▸ Exercise instructions:
- a) From the article on the Baltimore County Muslim Council, write out the passage that begins at the words "It was the pall" and stops after the words "the recent tsunami.".
- b) According to the article on the Baltimore County Muslim Council, in what year did Pharoan and other local professionals found the council?
- c) Continue the article on the Baltimore County Muslim Council, starting after its final sentence.

Dr. Bash Pharoan, a Timonium resident and president and co-founder of the Baltimore County Muslim Council, says the county's Muslim community is, considering its size, relatively invisible. To most countians, it remains a mystery.
"We are your next-door neighbors," said Pharoan, who estimates the number of Muslims in Baltimore County to be "in the tens of thousands."
"We are physicians, pharmacists, engineers, state employees, 7-Eleven workers and gas station workers. We are scattered everywhere."
Pharoan, a private practice surgeon and critical-care physician with offices in Parkville and at Greater Baltimore Medical Center, and a dozen or so other local professionals of the Muslim faith founded the Muslim Council in 2000. It was incorporated as a nonprofit organization two years later.
The council's mission statement, then and now, is to "improve the lives of Muslim-Americans in the county, foster a better understanding of Islam and Muslims in the county school system and the state government and the nation at large."
In other words, the council wants to make the community more visible and dispel whatever mysteries or misconceptions might still exist about it.
Since the events of Sept. 11, 2001, these efforts, according to Pharoan, have taken on an urgency.
"Post 9-11, our community was hit twice," recalled Pharoan, a native of Syria who has been a U.S citizen since 1981. "First of all, we were hit by the events themselves „ there were Muslim-Americans who died in the World Trade Center. It didn't spare anybody."
The "second hit," according to Pharoan, came in the form of "racial profiling and discrimination" against Muslims and Americans of Arab origin. "We really felt like the Japanese-Americans in World War II, minus the internment," said Pharoan, who along with his wife, Hana, has raised three sons in Baltimore County who all attended public schools. "We knew we weren't going to be physically interned, but it was electronic internment, mental internment."
Pharoan said that after 9-11, he, like a number of the other 7 million Muslims in the United States, was called in by the FBI for what he called a "let's get acquainted" interview.
"I have the greatest appreciation for how difficult the job is that the FBI needs to do," he said. "But the interview itself was humiliating in nature, and it left a bad taste. It really felt like intimidation, like, 'We are watching you, we are in the background.'
"It seems to me that if you are someone like me who has lived and practiced as a physician in the U.S. since 1979, and the FBI still doesn't know if you are clean or not, then there is a problem there," he said.
It was the pall of suspicion that fell across Pharoan and many other Muslim-Americans that made them want to make their voices heard more clearly in the political process and their presence felt more in mainstream culture.
"We felt that we really needed to be better represented in local government," he said. "We realized that we needed to energize the Muslim community to be part of the local and state political system."
The council has been working on several fronts - from testifying before the General Assembly in Annapolis on issues such as the legalization of slot machines (the council opposes it) to donating money as well as volunteer hours to local charities such as Meals on Wheels or relief efforts for victims of the recent tsunami.

▸ Record set:

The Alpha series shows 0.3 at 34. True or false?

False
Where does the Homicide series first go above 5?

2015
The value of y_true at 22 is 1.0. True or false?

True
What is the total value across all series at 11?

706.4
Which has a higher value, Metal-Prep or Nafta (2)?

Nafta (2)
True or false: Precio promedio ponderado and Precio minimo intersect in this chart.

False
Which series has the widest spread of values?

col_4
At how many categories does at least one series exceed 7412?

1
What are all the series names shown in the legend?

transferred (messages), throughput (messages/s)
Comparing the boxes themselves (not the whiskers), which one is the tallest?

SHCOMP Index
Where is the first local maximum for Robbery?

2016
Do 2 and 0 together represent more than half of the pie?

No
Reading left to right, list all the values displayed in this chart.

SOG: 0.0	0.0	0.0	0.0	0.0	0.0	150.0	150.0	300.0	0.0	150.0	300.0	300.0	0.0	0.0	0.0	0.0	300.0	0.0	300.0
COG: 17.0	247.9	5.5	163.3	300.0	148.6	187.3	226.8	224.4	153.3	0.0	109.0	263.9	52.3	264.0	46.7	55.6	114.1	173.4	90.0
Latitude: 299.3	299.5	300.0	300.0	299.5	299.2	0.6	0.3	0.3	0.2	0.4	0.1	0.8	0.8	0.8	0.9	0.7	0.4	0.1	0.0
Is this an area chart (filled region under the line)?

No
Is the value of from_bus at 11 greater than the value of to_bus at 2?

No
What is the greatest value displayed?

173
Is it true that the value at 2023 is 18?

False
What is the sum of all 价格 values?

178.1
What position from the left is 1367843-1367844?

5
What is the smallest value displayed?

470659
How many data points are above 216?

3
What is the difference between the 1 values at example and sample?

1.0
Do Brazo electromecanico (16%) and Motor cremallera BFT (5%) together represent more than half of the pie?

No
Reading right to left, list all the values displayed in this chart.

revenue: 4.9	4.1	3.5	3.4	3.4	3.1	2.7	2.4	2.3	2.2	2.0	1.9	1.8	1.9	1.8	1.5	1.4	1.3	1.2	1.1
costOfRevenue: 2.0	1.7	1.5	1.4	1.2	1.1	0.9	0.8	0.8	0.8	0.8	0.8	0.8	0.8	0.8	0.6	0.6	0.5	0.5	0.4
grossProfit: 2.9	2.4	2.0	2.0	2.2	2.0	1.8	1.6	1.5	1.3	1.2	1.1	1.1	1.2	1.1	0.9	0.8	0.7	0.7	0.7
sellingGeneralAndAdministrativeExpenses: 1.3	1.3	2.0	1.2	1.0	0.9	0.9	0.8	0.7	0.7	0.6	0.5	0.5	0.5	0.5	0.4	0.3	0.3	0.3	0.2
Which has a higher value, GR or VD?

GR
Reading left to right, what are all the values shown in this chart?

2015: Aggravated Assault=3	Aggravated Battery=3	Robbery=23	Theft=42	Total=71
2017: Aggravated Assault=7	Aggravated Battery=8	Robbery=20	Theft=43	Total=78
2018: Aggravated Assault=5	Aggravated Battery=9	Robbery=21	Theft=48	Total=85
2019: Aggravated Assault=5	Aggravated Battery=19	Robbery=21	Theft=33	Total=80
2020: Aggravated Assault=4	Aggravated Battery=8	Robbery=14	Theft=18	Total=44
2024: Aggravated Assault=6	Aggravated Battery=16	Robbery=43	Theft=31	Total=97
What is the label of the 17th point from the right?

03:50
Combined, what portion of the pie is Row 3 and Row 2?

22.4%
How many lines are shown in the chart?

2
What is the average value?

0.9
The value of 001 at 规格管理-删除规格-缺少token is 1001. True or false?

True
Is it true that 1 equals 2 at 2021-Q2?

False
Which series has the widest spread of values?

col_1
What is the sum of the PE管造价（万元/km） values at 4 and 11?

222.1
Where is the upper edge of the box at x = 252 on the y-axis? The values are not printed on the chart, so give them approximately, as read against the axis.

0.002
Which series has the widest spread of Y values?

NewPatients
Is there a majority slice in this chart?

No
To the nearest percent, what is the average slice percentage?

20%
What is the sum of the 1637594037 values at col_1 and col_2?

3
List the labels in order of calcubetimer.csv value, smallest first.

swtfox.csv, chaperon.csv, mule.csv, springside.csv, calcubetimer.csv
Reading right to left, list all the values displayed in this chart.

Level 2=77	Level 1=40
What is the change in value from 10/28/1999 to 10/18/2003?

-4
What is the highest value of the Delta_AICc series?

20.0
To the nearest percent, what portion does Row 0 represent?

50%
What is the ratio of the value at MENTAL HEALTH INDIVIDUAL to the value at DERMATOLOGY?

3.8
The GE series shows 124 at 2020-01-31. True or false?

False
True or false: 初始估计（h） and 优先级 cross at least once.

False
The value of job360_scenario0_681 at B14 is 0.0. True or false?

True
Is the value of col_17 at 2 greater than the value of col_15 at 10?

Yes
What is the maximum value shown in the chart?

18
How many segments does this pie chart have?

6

▸ Answers by item number:
- a)
It was the pall of suspicion that fell across Pharoan and many other Muslim-Americans that made them want to make their voices heard more clearly in the political process and their presence felt more in mainstream culture.
"We felt that we really needed to be better represented in local government," he said. "We realized that we needed to energize the Muslim community to be part of the local and state political system."
The council has been working on several fronts - from testifying before the General Assembly in Annapolis on issues such as the legalization of slot machines (the council opposes it) to donating money as well as volunteer hours to local charities such as Meals on Wheels or relief efforts for victims of the recent tsunami.

- b) 2000

- c)
Drug and alcohol use among high school students is another issue Pharoan and the council have discussed with both police and school officials.
"(Drug use) is prevalent out there," Pharoan said. "Dulaney High, where my son goes to school, is considered one of the jewels of the educational system, but it's infested with drugs, all in and around it. Drugs destroy the brain and break up families, and those kids who use them grow up to tolerate drugs in their own kids, and it becomes a vicious circle."
Last year, the council hosted a reception called United We Stand that was attended by County Executive James Smith, county police Chief Terrence Sheridan and Special Agent Kevin Perkins, director of the FBI's Baltimore field office.
"It was a very successful meeting, and we had a lot of worthwhile communication both ways," Pharoan said. "Basically, we asked the FBI to be sensitive and not call (Muslim) businesspeople at their places of business if they have a question for them and a number of similar things."
"When the FBI called me to come in for an interview, they left a message with my receptionist, which immediately creates a cloud of suspicion among employees and contributes to the 'Islamophobia' that's been going on nationwide," he added.
In January, the council invited members of the media and local elected officials to services at Baltimore County's two mosques - An-Nur in Carney and the Alrahma in Catonsville. There, they had an opportunity to take part in the observance of Eid ul-Adha, a celebration of the completion of a pilgrimage to Mecca, and, in the process, gain a deeper understanding of the Islamic faith.
In recent years, Pharoan and fellow council members have collaborated with the local chapter of the American-Arab Anti-Discrimination Committee and the Islamic Society of Baltimore in an ongoing effort to get the Baltimore County Board of Education to give the major Muslim holidays the same official recognition as Christian and Jewish holidays.
From time to time, Pharoan also has taught diversity classes to Baltimore police cadets, an activity that he particularly enjoys. "Those are the most fun, very informal," he said.
And diversity is clearly a concept to which he pays more than mere lip service.
"Our three sons have friends of all colors and religions, of every national, ethnic and religious background," he said with quiet pride.